Teachers trained to assist students with behaviour issues
THE CATHERINE Hall Primary and Infant School is the latest in a series of schools to benefit from an initiative by the Citizen Security and Justice Programme (CSJP) III aimed at building the capacity of school administrators, guidance counsellors, and academic staff to offer support to behaviourally challenged students.
Forty-three members of staff from the Montego Bay, St James-based institution, including the principal, vice-principal, and the school’s dean of discipline, turned out for a workshop geared at the development of cognitive skills and curbing at-risk behaviour last Thursday at the Sea Garden Hotel in the Second City.
Psychological Services Coordinator with the CSJP III Dr Melva Spence said that the programme, which started in 2016, came about out of realisation that there was a high number of referrals to the psychological services unit by schools due to poor behaviour of students. It was also a response to increasing numbers of incidents of violence in schools.
REFERRALS OVERWHELMING
“The referrals were overwhelming, and when we do the assessment with them, many of the times, it’s due to grief or anxiety from separation, trauma, or depression, which displays itself as misbehaviour,” she said.

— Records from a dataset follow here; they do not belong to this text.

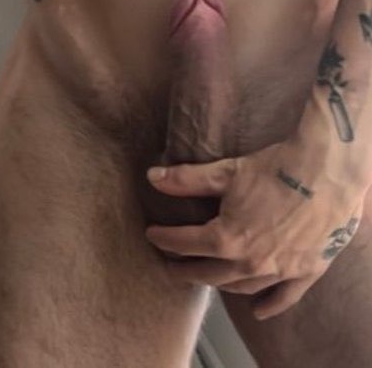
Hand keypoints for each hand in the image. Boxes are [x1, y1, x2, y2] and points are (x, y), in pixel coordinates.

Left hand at [144, 139, 364, 319]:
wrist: (327, 172)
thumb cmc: (275, 168)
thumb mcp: (226, 171)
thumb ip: (187, 180)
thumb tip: (152, 178)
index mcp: (227, 239)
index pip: (185, 244)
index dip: (165, 239)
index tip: (153, 235)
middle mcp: (250, 263)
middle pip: (209, 273)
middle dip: (186, 269)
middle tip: (171, 267)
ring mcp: (279, 271)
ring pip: (241, 287)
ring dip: (220, 284)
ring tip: (208, 278)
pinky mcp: (305, 272)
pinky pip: (283, 298)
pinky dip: (269, 305)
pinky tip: (257, 311)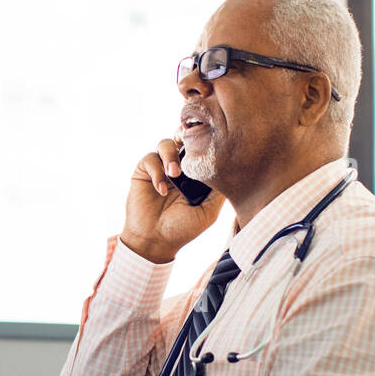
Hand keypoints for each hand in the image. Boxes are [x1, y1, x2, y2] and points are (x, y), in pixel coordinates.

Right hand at [120, 137, 224, 263]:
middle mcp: (178, 167)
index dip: (203, 138)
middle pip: (181, 136)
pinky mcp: (143, 172)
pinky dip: (156, 171)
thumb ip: (218, 190)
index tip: (210, 137)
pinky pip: (149, 159)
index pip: (199, 147)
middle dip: (186, 134)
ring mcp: (160, 168)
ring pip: (165, 143)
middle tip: (190, 142)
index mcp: (194, 173)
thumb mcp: (209, 211)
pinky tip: (161, 189)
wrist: (155, 241)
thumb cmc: (183, 228)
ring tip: (174, 174)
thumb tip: (231, 167)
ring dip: (171, 155)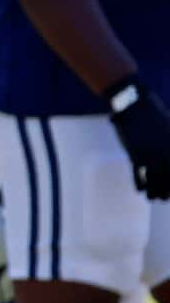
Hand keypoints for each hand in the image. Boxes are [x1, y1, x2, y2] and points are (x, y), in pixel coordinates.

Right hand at [107, 77, 169, 199]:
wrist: (135, 103)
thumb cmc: (152, 113)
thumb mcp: (168, 126)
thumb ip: (168, 141)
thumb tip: (166, 155)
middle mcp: (164, 150)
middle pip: (167, 176)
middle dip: (166, 189)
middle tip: (164, 199)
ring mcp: (150, 152)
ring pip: (154, 177)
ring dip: (154, 190)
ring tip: (153, 198)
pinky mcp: (136, 152)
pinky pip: (138, 172)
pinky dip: (139, 182)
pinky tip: (139, 190)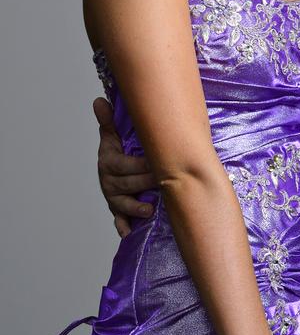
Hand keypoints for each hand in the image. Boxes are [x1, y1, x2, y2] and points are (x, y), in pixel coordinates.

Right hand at [94, 97, 156, 236]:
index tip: (157, 164)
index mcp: (109, 162)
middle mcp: (108, 181)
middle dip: (146, 184)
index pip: (123, 165)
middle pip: (127, 184)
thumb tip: (99, 101)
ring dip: (135, 208)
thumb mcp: (112, 135)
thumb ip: (108, 121)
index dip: (140, 166)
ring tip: (149, 210)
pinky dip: (122, 226)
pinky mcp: (117, 209)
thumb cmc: (118, 150)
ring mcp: (112, 196)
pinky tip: (128, 233)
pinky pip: (118, 219)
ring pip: (122, 204)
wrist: (114, 166)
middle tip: (166, 182)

Spence said that Thursday’s workshop focused on helping teachers and administrators understand how to support students in expressing emotions and how to reflect on the basis for their actions.
“I think the teachers must take more time to process what is going on with the children as [sometimes] the child doesn’t necessarily want
to misbehave or to fight, but the emotions that they are feeling, they are not processing them properly, and so it comes out that way. So that’s what we want to achieve, [an environment] where teachers are better able to interact with the students, understand what they are going through, and assist them,” she explained.